In Vietnam for an Asian economic summit, Bush said Friday, "We'll succeed [in Iraq] unless we quit," adding that he was assuring regional leaders gathered with him that "we'll get the job done."
And speaking Friday in Washington, Mr. Cheney suggested the midterm election results would not sway administration policy. "To get out [of Iraq] before the job is done would convince the terrorists once again that free nations will change our policies, forsake our friends, and abandon our interests whenever we are confronted with violence and blackmail," he said in a speech to the Federalist Society.
At the same time, the Pentagon on Friday issued deployment orders to maintain the current level of troops in Iraq through 2007 – with the door left open to "surging" more troops into the country as conditions and strategy dictate.
An increase is logistically possible, though at a growing cost to the troops, military experts say. Some of the soldiers slated for deployment in 2007 will be undertaking a third tour to Iraq when the expectation had been for only one.
"Just to keep the level of 144,000, we're having to extend two brigades beyond a year. So we're already talking about major hardship for these soldiers," says Lawrence Korb, an Iraq policy expert at the Center for American Progress in Washington. "Any increase, even a relatively small one like what they're talking about, would compound that strain."
Supporters of a troop increase say it would allow for a serious push for security in Baghdad, giving the government of Prime Minister Nouri al-Maliki breathing room to make the political decisions necessary to relaunch a "national reconciliation" drive.

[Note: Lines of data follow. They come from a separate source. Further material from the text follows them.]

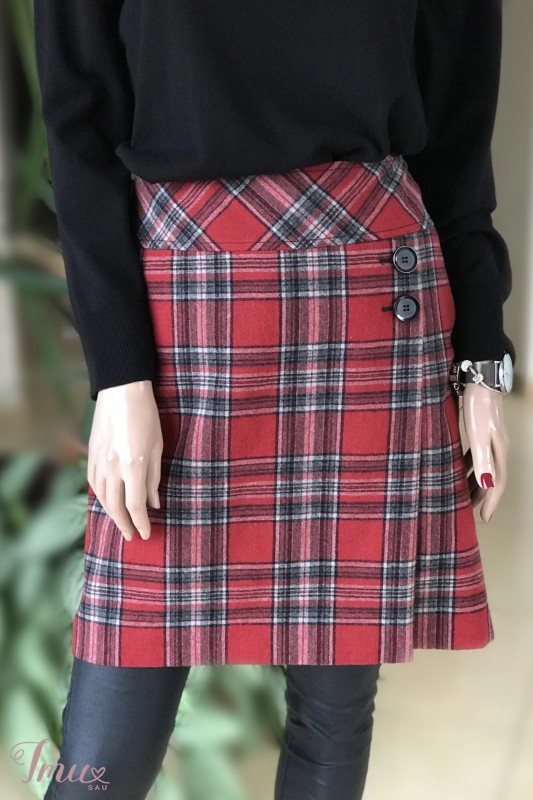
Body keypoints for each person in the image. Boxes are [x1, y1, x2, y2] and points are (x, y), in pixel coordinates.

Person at [34, 1, 514, 798]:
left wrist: (481, 363)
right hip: (184, 318)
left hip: (372, 304)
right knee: (102, 760)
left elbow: (459, 145)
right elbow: (77, 128)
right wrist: (118, 372)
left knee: (333, 718)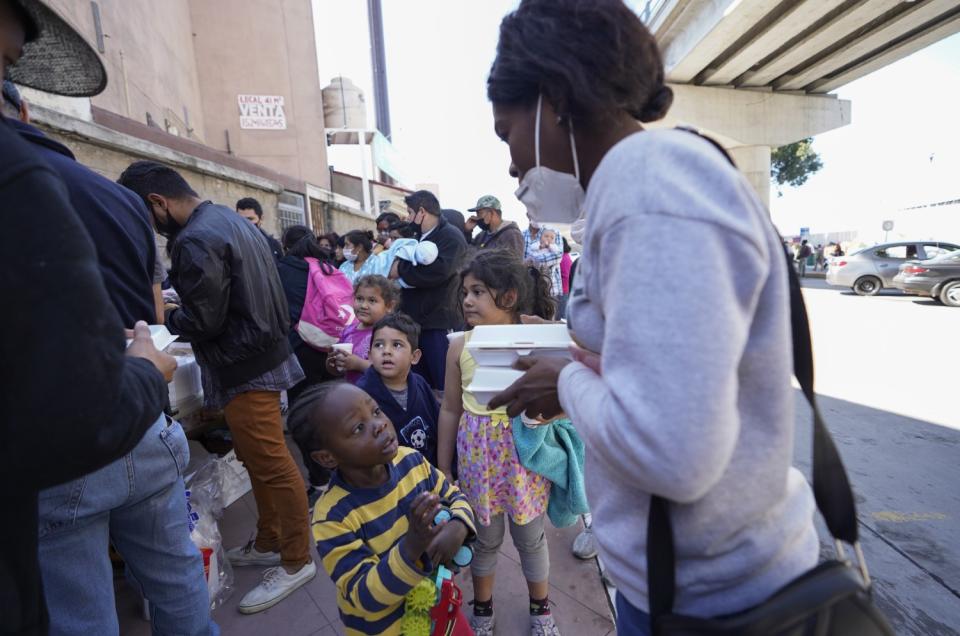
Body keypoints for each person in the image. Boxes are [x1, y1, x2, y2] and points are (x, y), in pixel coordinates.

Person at [485, 2, 819, 635]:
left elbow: (674, 452)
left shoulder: (647, 190)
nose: (509, 162)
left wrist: (564, 382)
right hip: (691, 587)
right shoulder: (647, 181)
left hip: (712, 601)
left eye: (507, 132)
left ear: (555, 95)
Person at [5, 81, 216, 635]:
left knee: (80, 611)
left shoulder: (19, 187)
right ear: (27, 109)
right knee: (177, 580)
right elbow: (152, 313)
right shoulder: (121, 201)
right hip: (142, 417)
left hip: (61, 439)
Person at [118, 161, 317, 615]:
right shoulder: (225, 217)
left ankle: (296, 559)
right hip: (257, 357)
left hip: (245, 365)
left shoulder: (195, 239)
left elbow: (205, 319)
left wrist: (167, 318)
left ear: (157, 203)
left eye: (143, 217)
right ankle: (270, 540)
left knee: (270, 462)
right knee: (255, 458)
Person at [287, 382, 476, 636]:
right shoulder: (332, 517)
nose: (379, 425)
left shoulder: (412, 461)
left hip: (438, 609)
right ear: (327, 457)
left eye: (375, 411)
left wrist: (458, 525)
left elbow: (454, 496)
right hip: (387, 629)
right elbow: (365, 596)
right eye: (358, 428)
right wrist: (412, 547)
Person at [437, 249, 559, 636]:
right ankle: (483, 612)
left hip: (524, 462)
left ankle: (542, 612)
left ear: (507, 297)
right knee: (485, 542)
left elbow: (560, 405)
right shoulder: (459, 346)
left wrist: (546, 415)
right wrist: (443, 468)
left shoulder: (536, 342)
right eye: (465, 292)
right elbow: (451, 410)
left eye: (478, 291)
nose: (467, 300)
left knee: (531, 539)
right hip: (477, 466)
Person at [276, 225, 338, 501]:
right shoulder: (326, 265)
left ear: (287, 244)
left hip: (300, 351)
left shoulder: (282, 268)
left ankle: (320, 481)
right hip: (333, 349)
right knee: (336, 413)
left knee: (304, 418)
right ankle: (345, 472)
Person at [394, 190, 468, 391]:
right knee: (420, 384)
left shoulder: (450, 236)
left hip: (439, 320)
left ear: (422, 212)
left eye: (410, 212)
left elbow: (437, 272)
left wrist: (400, 270)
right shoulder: (416, 236)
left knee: (444, 383)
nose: (408, 218)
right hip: (414, 322)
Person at [357, 313, 440, 466]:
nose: (386, 351)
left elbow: (438, 427)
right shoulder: (362, 394)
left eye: (396, 345)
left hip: (429, 470)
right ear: (369, 356)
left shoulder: (420, 384)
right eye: (379, 345)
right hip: (392, 478)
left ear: (414, 357)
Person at [327, 274, 400, 384]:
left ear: (389, 306)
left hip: (375, 396)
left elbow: (388, 368)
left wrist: (357, 364)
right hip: (352, 394)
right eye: (360, 299)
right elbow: (339, 371)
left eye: (372, 301)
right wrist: (333, 364)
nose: (364, 306)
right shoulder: (348, 330)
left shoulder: (388, 334)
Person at [523, 221, 563, 314]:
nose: (548, 238)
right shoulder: (523, 234)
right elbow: (521, 259)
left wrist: (532, 260)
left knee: (549, 315)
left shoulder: (554, 232)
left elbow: (557, 256)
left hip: (551, 287)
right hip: (529, 286)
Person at [558, 237, 574, 319]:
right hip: (564, 290)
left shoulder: (563, 258)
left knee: (561, 316)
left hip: (563, 291)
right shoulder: (565, 256)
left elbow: (566, 276)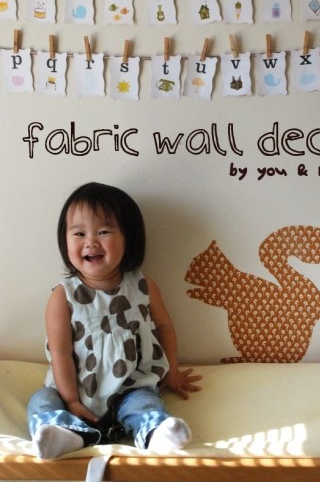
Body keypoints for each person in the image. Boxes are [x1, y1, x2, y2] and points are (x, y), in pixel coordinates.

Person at [27, 182, 202, 459]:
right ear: (65, 241)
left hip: (129, 388)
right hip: (73, 391)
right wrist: (71, 400)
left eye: (103, 232)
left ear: (128, 238)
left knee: (145, 403)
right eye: (79, 233)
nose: (91, 242)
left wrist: (171, 370)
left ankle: (155, 431)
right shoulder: (63, 296)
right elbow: (60, 353)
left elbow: (164, 327)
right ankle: (63, 433)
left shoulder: (143, 286)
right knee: (41, 400)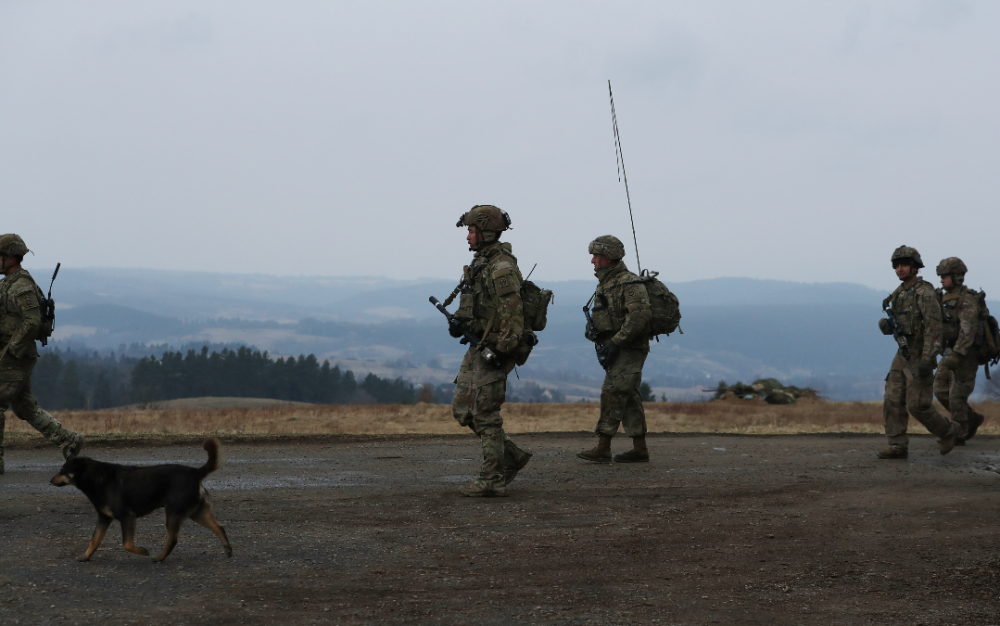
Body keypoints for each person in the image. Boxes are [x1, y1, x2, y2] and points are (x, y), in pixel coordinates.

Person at [448, 206, 532, 497]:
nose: (468, 237)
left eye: (472, 231)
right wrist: (461, 323)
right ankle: (513, 456)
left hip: (494, 349)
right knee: (463, 408)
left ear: (486, 232)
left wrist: (501, 350)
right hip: (479, 345)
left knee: (485, 413)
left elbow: (514, 316)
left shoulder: (501, 268)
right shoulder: (482, 263)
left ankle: (493, 478)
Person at [0, 234, 84, 475]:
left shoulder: (22, 286)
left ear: (11, 258)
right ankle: (68, 440)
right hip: (14, 354)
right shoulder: (9, 282)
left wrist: (12, 349)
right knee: (24, 406)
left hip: (15, 356)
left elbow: (33, 321)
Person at [877, 245, 960, 459]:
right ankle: (897, 445)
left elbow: (934, 327)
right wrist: (887, 326)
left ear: (914, 267)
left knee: (918, 404)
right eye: (897, 265)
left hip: (921, 352)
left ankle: (948, 430)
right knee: (892, 398)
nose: (900, 269)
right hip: (903, 352)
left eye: (904, 264)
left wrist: (927, 358)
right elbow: (901, 323)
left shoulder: (925, 292)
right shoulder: (899, 293)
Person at [577, 235, 653, 463]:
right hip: (617, 347)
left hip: (629, 348)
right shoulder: (606, 283)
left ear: (609, 257)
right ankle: (640, 449)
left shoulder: (628, 283)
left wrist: (617, 342)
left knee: (612, 391)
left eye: (597, 256)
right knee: (629, 396)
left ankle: (603, 446)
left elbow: (639, 317)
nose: (592, 261)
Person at [933, 257, 986, 445]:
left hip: (965, 356)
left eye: (945, 276)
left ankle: (959, 432)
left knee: (957, 396)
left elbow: (968, 330)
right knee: (940, 390)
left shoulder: (967, 300)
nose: (941, 279)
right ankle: (970, 419)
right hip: (948, 352)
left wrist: (957, 353)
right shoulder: (943, 298)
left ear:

More US troops and money would also be put into stepped-up training of Iraqi security forces.
But critics say an increase in US troops could reduce the pressure on the Maliki government for crucial political decisions, even while inflaming Iraqi public opinion that is increasingly hostile to the US presence.
"We've already increased troop levels, and things haven't gotten any better," says Mr. Korb, who served in the Pentagon under the Reagan administration. He notes that US troop levels dipped to nearly 100,000 earlier this year before sectarian violence began ratcheting up.
Others who have supported sending in more troops in the past say the time when it could make a difference has probably passed. "I have made the argument for more troops for some time, but I no longer do because I think it's too late," says Mr. Ullman of CSIS.
The additional US troops with the right skills to potentially make a difference in Baghdad and with training Iraqi forces aren't simply sitting around somewhere at the ready, he says. Preparing them would take six months to a year, he adds.
But beyond that, Ullman says the Maliki government is beholden to political powers sustained by dozens of militias. "That's not something the US military is in a position to do anything about," he says.
Korb says sending in more troops risks signaling to the Iraqi army that it is under no increasing pressure to take on more of the burden – a point made in congressional testimony last week by Gen. John Abizaid, commander of US forces in the Middle East.
Some observers say any increase in troops would fly in the face of public opinion as expressed in the midterm elections. Polls released last week show support for Bush's handling of Iraq falling to new lows.